Please return every line of the records below that holds the word "Created".

┌─ Data to examine

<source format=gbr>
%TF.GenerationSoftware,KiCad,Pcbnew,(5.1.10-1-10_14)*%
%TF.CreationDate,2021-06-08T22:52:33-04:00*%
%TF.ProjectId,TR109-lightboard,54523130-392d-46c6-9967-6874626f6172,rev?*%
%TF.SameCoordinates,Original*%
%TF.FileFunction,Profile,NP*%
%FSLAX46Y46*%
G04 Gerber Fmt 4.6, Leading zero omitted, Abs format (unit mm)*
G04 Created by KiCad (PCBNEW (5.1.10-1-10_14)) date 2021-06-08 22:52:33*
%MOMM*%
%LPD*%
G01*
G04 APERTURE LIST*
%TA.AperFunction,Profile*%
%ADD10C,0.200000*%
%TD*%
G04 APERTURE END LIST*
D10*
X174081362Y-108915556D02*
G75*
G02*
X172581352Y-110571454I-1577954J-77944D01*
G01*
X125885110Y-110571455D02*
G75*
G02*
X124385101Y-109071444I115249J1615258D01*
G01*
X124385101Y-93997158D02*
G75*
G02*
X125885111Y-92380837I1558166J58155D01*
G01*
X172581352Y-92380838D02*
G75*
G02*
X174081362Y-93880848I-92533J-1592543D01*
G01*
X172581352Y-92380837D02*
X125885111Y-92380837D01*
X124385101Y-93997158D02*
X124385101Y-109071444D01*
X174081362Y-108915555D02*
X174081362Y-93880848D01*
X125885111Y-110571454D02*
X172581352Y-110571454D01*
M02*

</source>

└─
┌─ Data to examine

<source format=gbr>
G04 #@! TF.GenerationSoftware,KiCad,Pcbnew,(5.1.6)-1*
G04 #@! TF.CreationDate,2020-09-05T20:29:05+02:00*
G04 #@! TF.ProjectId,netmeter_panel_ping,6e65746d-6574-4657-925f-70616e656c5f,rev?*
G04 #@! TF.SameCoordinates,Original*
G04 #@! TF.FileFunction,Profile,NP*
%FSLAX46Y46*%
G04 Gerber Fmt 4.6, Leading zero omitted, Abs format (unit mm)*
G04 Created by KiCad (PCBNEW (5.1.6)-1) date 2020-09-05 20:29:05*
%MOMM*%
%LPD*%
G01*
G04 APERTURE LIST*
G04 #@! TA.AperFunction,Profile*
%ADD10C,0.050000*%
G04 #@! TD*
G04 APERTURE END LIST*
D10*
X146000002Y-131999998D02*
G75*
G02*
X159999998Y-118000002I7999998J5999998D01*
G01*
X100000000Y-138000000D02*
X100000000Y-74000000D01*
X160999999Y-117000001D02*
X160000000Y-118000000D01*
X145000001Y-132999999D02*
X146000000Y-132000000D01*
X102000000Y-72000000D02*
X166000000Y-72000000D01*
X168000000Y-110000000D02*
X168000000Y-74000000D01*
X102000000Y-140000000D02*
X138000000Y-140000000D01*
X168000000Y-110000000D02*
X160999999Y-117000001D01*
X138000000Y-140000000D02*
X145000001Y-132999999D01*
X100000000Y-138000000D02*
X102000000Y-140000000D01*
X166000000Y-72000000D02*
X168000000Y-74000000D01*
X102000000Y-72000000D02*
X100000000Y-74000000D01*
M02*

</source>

└─

(Solved exercise):
G04 Created by KiCad (PCBNEW (5.1.10-1-10_14)) date 2021-06-08 22:52:33*
G04 Created by KiCad (PCBNEW (5.1.6)-1) date 2020-09-05 20:29:05*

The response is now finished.